● Texte à lire:
######

Est-ce qu’on peut affirmer que l’émigration est le fil conducteur de cette quatrième édition du festival ? Quels sont les autres éléments à souligner de la sélection ?

Mathilde Mottier : “Plus qu’un fil conducteur, nous avons deux pièces qui se répondent sur le même sujet de la migration. ‘Gibraltar’ est née du désir de deux acteurs du Burkina Faso de raconter pourquoi le besoin de partir, mais aussi l’espoir du retour. Cette pièce a été écrite à partir d’une histoire réelle. ‘Mon livre de la jungle (My Calais story)’ a été écrite par Céline Brunelle à partir de sa propre expérience et de son implication auprès des migrants. Sa pièce permet de mettre des visages, des noms, des histoires sur de nombreux migrants qui sont avant tout des êtres humains, avec une histoire avant d’être des statistiques où l’on ne comptabilise que les victimes dans les médias. Mais s’il fallait y trouver un lien entre toutes, ce serait le parcours d’êtres humains confrontés à la vie”.

######

● Matériel fourni:

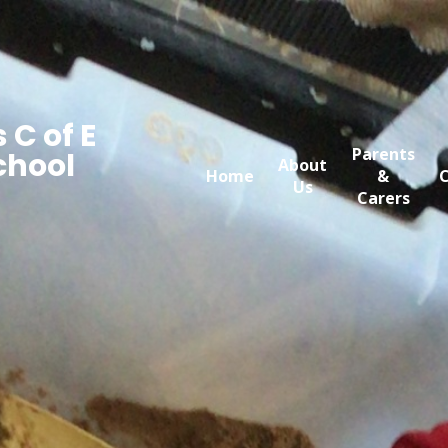
 C of E
Parents
chool
About
Home
&
C
Us
Carers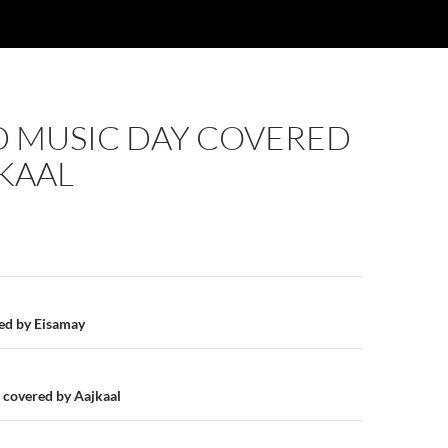
 MUSIC DAY COVERED
KAAL
n
red by Eisamay
covered by Aajkaal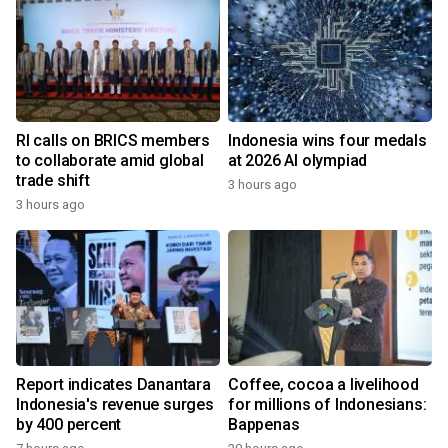
RI calls on BRICS members
Indonesia wins four medals
to collaborate amid global
at 2026 AI olympiad
trade shift
3 hours ago
3 hours ago
Report indicates Danantara
Coffee, cocoa a livelihood
Indonesia's revenue surges
for millions of Indonesians:
by 400 percent
Bappenas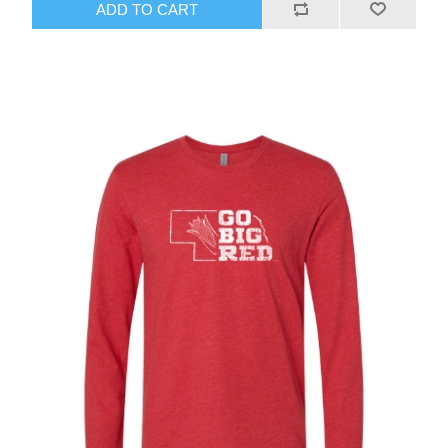
ADD TO CART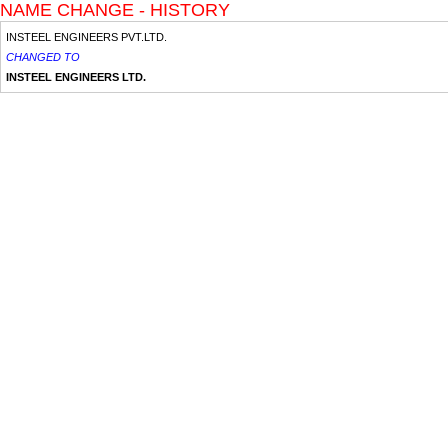
NAME CHANGE - HISTORY
INSTEEL ENGINEERS PVT.LTD.
CHANGED TO
INSTEEL ENGINEERS LTD.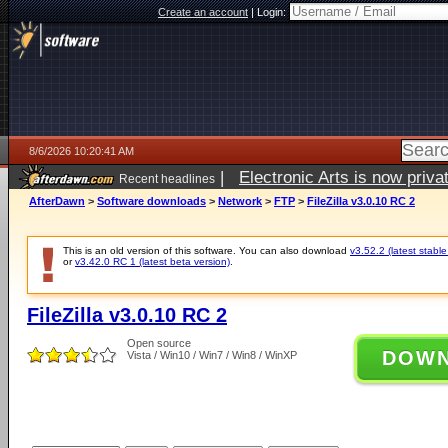
Create an account
|
Login:
8/6/2026 10:20:41 AM
|
Electronic Arts is now pri
Recent headlines
AfterDawn
>
Software downloads
>
Network
>
FTP
>
FileZilla v3.0.10 RC 2
This is an old version of this software. You can also download
v3.52.2 (latest stable
or
v3.42.0 RC 1 (latest beta version)
.
FileZilla v3.0.10 RC 2
Open source
DOW
Vista / Win10 / Win7 / Win8 / WinXP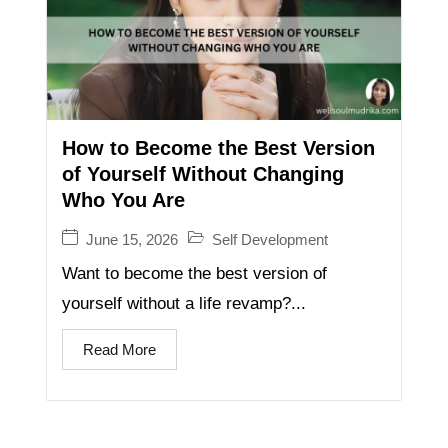
How to Become the Best Version
of Yourself Without Changing
Who You Are
June 15, 2026
Self Development
Want to become the best version of
yourself without a life revamp?...
Read More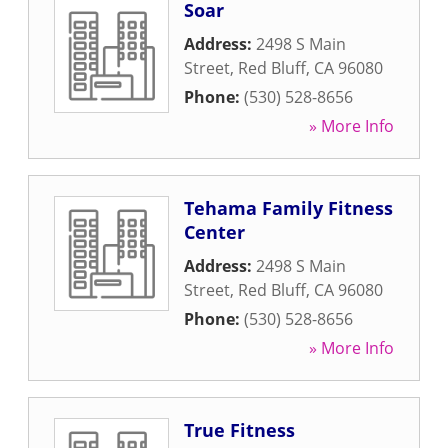
Soar
Address:
2498 S Main
Street
,
Red Bluff
,
CA
96080
Phone:
(530) 528-8656
» More Info
Tehama Family Fitness
Center
Address:
2498 S Main
Street
,
Red Bluff
,
CA
96080
Phone:
(530) 528-8656
» More Info
True Fitness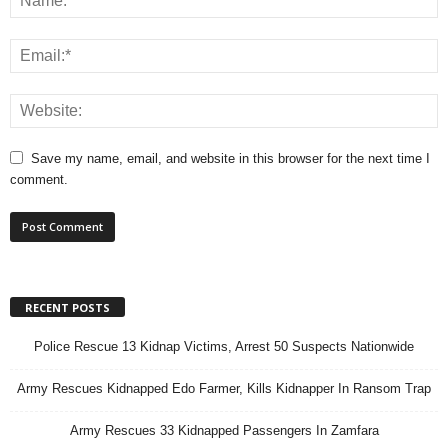
Save my name, email, and website in this browser for the next time I
comment.
RECENT POSTS
Police Rescue 13 Kidnap Victims, Arrest 50 Suspects Nationwide
Army Rescues Kidnapped Edo Farmer, Kills Kidnapper In Ransom Trap
Army Rescues 33 Kidnapped Passengers In Zamfara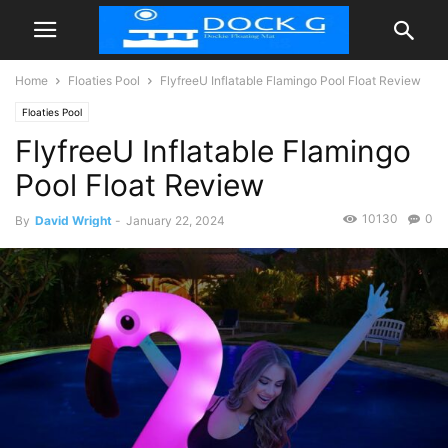
Home
Floaties Pool
FlyfreeU Inflatable Flamingo Pool Float Review
Floaties Pool
FlyfreeU Inflatable Flamingo
Pool Float Review
10130
0
By
David Wright
-
January 22, 2024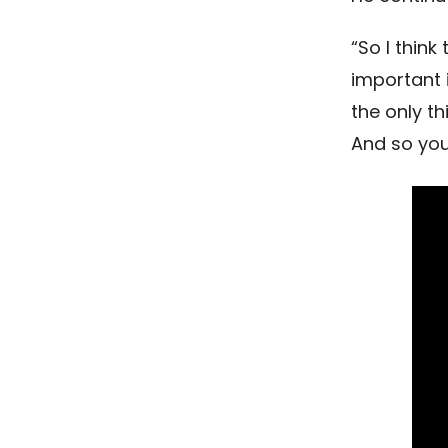
“So I thin
important 
the only th
And so you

######

● Questions d'étude:
a) D'après le texte à lire sur le festival, de quel pays viennent les deux acteurs qui ont voulu créer « Gibraltar » ?
b) Résumez sous forme de liste le paragraphe du texte à lire où Mathilde Mottier répond. Ce paragraphe commence par « Plus qu’un fil conducteur ». Gardez-en les faits principaux.
c) Rédigez la suite du texte à lire sur le festival à partir de sa dernière phrase.

● Réponses détaillées:
a) Ils viennent du Burkina Faso.

b)
- Deux pièces du festival se répondent sur le thème de la migration.
- « Gibraltar » est née du désir de deux acteurs du Burkina Faso de raconter le besoin de partir et l'espoir du retour. Elle s'inspire d'une histoire réelle.
- « Mon livre de la jungle (My Calais story) » a été écrite par Céline Brunelle à partir de sa propre expérience et de son engagement auprès des migrants.
- Cette pièce donne des visages, des noms et des histoires à des migrants que les médias réduisent à des statistiques.
- Le lien entre toutes les pièces est le parcours d'êtres humains confrontés à la vie.

c)
François Vila : “Nous avons envie de mettre toutes les pièces en avant, sinon nous ne les aurions pas choisies ! Nous aimons beaucoup l’écriture d’Alexandra Badea. Avec ‘Je ne marcherai plus dans les traces de tes pas’ elle plonge toujours sa plume sur des sujets qui interrogent notre société. On pourrait dire la même chose pour ‘Bonnes ondes’, d’Auriane Abécassis, et ‘Je vole…et le reste je le dirai aux ombres’, de Jean-Christophe Dollé, et bien sûr Laurent Gaudé dont nous présenterons ‘Onysos le furieux’, qui est l’auteur le plus connu du grand public de cette édition”.

Ces compagnies ont-elles déjà joué ces pièces en Catalogne ou en Espagne ?

MM : « Notre choix est guidé par les auteurs contemporains dont leurs œuvres sont inédites sur la Péninsule et que nous désirons contribuer à faire découvrir. Pour cela, la qualité de l’interprétation est importante. En général, il y a moins de compagnies de théâtre au contraire du cirque et de la danse qui franchissent les Pyrénées”.

Quelle est la différence entre votre programmation ou celles des autres salles barcelonaises ou le Festival Grec par rapport au théâtre francophone ?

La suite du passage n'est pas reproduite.